How to use the posterior distribution of one model as a prior distribution for another model

These approaches have proved quite useful for a case federated use I’m working in (where restrictions are very high, so no data sharing and no port openings are allowed, impeding anything like federated learning or sharing likelihoods [i.e. reconstruction risk], etc.). @perrette points regarding correlations are quite important, though for some cases where we’re interested only on estimates based one or two parameters which parametrise the sampling distribution (e.g. mu and sigma of y = pm.Normal(‘y’, mu, sigma, observed=obs)) I imagine lacking correlations is reasonable as long as the model/question are simple. What would be the most detrimental problem for inference in such cases?

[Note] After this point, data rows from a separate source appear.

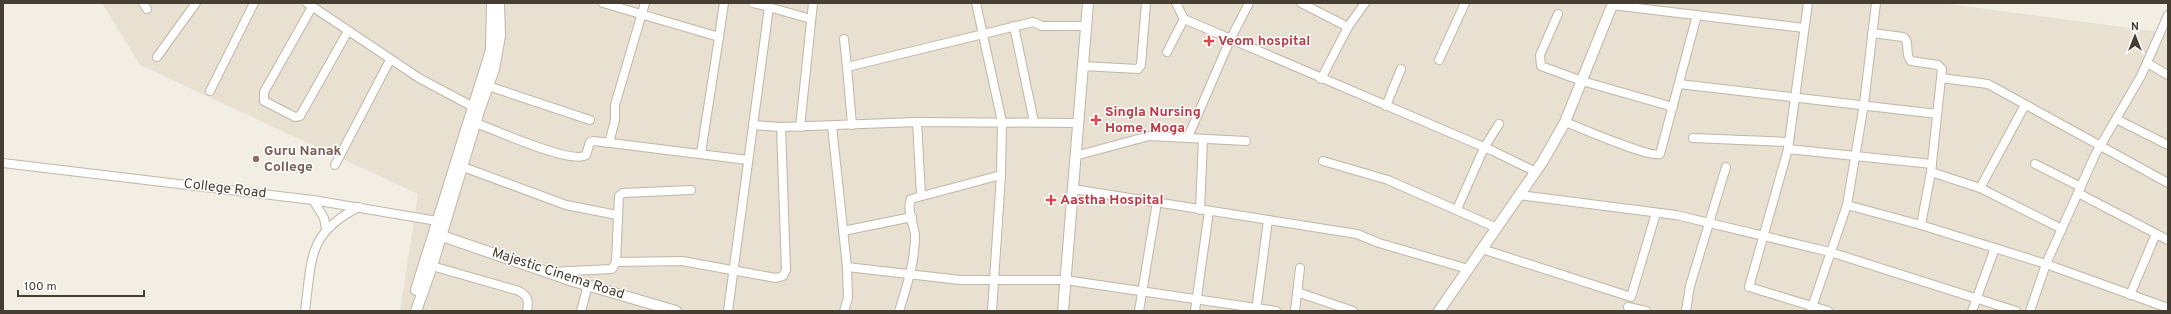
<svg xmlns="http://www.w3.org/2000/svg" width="2171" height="314" viewBox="0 0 2171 314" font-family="Overpass,sans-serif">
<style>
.residential{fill:#e8e0d1}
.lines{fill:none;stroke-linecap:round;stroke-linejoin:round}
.minor-casing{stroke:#c0b6a5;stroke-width:10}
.tertiary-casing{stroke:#c0b6a5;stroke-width:12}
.minor{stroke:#fff;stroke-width:8}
.tertiary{stroke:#fff;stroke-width:10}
.health-dot{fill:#e0444e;stroke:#fff;stroke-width:1.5}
.education-dot{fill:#8d6e63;stroke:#fff;stroke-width:1.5}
.labels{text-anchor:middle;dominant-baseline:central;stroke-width:3;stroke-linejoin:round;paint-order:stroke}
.health-label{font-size:14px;font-weight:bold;fill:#be3a42;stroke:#fff;text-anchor:start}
.education-label{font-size:14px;font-weight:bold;fill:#785e54;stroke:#fff;text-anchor:start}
.street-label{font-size:14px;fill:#463e33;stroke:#fff}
</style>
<rect width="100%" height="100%" fill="#f3eee4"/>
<path class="residential" d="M102,3H1940L2168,33V311H400L418,194L140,65Z"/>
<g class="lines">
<g class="minor-casing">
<g id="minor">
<path d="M143,3L147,9"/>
<path d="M307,3L419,78L477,109"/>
<path d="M603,3L719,37L724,3"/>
<path d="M753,3L765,6"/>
<path d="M976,3L1002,122L1001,175L992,311"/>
<path d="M1176,3L1184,19L1493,151L1536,172"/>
<path d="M1301,3L1348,27"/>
<path d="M1808,3L1788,149L1749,287L1828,311"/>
<path d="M1612,5L1804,28"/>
<path d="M765,6L811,19"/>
<path d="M312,7L264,92V101L295,117L300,116L348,31"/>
<path d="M1558,14L1540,55L1541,66L1582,81L1673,107"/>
<path d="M1014,26L1034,122"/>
<path d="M1872,33L1903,37C1911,42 1904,54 1911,61L1938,65L1942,69L1931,172L1921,225"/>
<path d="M844,39L847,67"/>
<path d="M1167,52L1184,19"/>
<path d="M157,57L196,3"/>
<path d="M1439,60L1465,3"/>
<path d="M2147,63L2168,75"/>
<path d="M1082,66L1138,69L1141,65L1146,3"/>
<path d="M1941,78L1988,84L2168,183"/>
<path d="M1321,79L1348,27L1365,3"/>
<path d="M1679,84L1937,114"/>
<path d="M488,86L590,120"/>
<path d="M210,91L254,3"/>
<path d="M1386,106L1401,69"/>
<path d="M2116,119L2168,145"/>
<path d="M917,122L921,195"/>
<path d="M1565,122C1581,128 1649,158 1660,154L1697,15"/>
<path d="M476,123C495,130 572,165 586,155L590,142L594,141L748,160"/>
<path d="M852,125L847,67L1033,22L1042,26H1085"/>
<path d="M832,126L847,267L848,298L844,311"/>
<path d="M781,127L917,122L1078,123"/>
<path d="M800,127L813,3"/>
<path d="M1188,137L1230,40L1249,3"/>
<path d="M1693,138L1789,142"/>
<path d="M609,143L615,120V105L645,3"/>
<path d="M1788,149L1932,164"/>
<path d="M701,153L719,37"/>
<path d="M1075,156L1149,136L1246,141"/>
<path d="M1323,161L1388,180L1497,228"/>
<path d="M3,163L313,200L443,222"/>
<path d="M2035,164L2081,187"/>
<path d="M335,165L390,60"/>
<path d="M463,167L566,205L617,215"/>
<path d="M1931,172L1980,188L2062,229"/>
<path d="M1980,188L2025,105"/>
<path d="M1073,189L1357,234L1379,243L1468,269"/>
<path d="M2078,193L2168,240"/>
<path d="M1519,195L1676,215L1830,252L2016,311"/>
<path d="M313,200L324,218L326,229"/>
<path d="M1847,205L1921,225L2046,264L2168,308"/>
<path d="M1457,209L1484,148L1499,124"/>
<path d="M1200,210L1203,139"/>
<path d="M843,231L912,217"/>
<path d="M1482,249L1631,297L1656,213"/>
<path d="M616,262L682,261L776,278L783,276L786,270L781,127L753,125"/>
<path d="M432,266L519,291C528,296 529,301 527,311"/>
<path d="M847,267L960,280H1065L1276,311"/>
<path d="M550,272L612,269L616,262L619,196L623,193L691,190"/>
<path d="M1297,292L1353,311"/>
<path d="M2130,295L2156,234"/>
<path d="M1628,307L1646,311"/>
<path d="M1811,310L1847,205L1864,104L1876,3"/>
<path d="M305,311C312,259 307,233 359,207"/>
<path d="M581,311L588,285"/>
<path d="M728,311L769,7"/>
<path d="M899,311C907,286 915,262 915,235C914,225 906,209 911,199L1001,175"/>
<path d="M1139,311L1157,202"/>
<path d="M1195,311L1209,211"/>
<path d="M1256,311L1268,220"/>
<path d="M1295,311L1300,268"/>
<path d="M1686,311L1690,286L1726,167"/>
<path d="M1972,311L1995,248"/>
<path d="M2030,311L2046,264L2095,155L2141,76L2168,15"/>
</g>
</g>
<g class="tertiary-casing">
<g id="tertiary">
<path d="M442,236L573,281L676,311"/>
<path d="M416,290L491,50L492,3"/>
<path d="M416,311L432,266L479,111L494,69L500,36L499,3"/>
<path d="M1063,311L1088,3"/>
<path d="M1439,311L1543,161L1565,122L1613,3"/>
</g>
</g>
<use href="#minor" class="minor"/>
<use href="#tertiary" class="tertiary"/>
</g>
<g class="health-dot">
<path d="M1207 35h4v4h4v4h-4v4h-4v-4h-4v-4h4z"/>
<path d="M1094 114h4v4h4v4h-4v4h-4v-4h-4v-4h4z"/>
<path d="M1049 194h4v4h4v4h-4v4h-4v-4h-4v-4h4z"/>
</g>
<circle class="education-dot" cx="256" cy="159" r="4"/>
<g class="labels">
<g class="health-label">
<text x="1218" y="41">Veom hospital</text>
<text x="1105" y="112">Singla Nursing<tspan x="1105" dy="16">Home, Moga</tspan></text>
<text x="1060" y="200">Aastha Hospital</text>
</g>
<g class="education-label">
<text x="264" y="151">Guru Nanak<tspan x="264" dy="16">College</tspan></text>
</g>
<g class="street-label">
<text transform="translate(225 189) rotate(7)">College Road</text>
<text transform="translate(558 274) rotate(18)">Majestic Cinema Road</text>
</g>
</g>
<rect width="2171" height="314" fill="none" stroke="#463e33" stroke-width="8"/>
<g transform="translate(2135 36)" stroke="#ffffff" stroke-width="3" paint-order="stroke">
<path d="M0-3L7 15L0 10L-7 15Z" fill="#463e33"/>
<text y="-6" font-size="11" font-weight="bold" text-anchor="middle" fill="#463e33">N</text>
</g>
<path d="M18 290v6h126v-6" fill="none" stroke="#463e33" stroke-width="2"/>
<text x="24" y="290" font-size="12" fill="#463e33" stroke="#ffffff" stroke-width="3" paint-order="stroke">100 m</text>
</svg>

The prior_from_idata from experimental comes quite handy in this regard as well. Though I’m a bit confused on how to report it. Would this be appropriate notation? (based on what is here: pymc_experimental.utils.prior — pymc_experimental 0.0.18 documentation):

π_{p}^{(s)} = θ_{p}^{(s-1)} + L_{p}^{(s-1)}B_{p}
α^{(s)}, β^{(s)}, σ^{(s)} = π_{p}^{(s)}
μ^{(s)} = α^{(s)} + β^{(s)}
y_{i}^{(s)} ~ N(μ^{(s)}, σ^{(s)})

Where π_{p}^{(s)} are the new priors, θ_{p}^{(s-1)} is the joint posterior mean taken from the joint posterior (p=1…3 posteriors from parameters: α^{(s-1)}, β^{(s-1)}, σ^{(s-1)}) obtained from previously sampled model (s-1), L_{p}^{(s-1)} is the Cholesky decomposition of the covariance matrix taken from the same joint posterior, and B_{p} is a base normal distribution with standard deviation equal to one and mean equal to matrix of zeros with same size the joint posterior mean.

A bit of a silly example, but it’s just to illustrate the question. Also, how can I cite PyMC experimental? Just cite the general PyMC reference? Many thanks.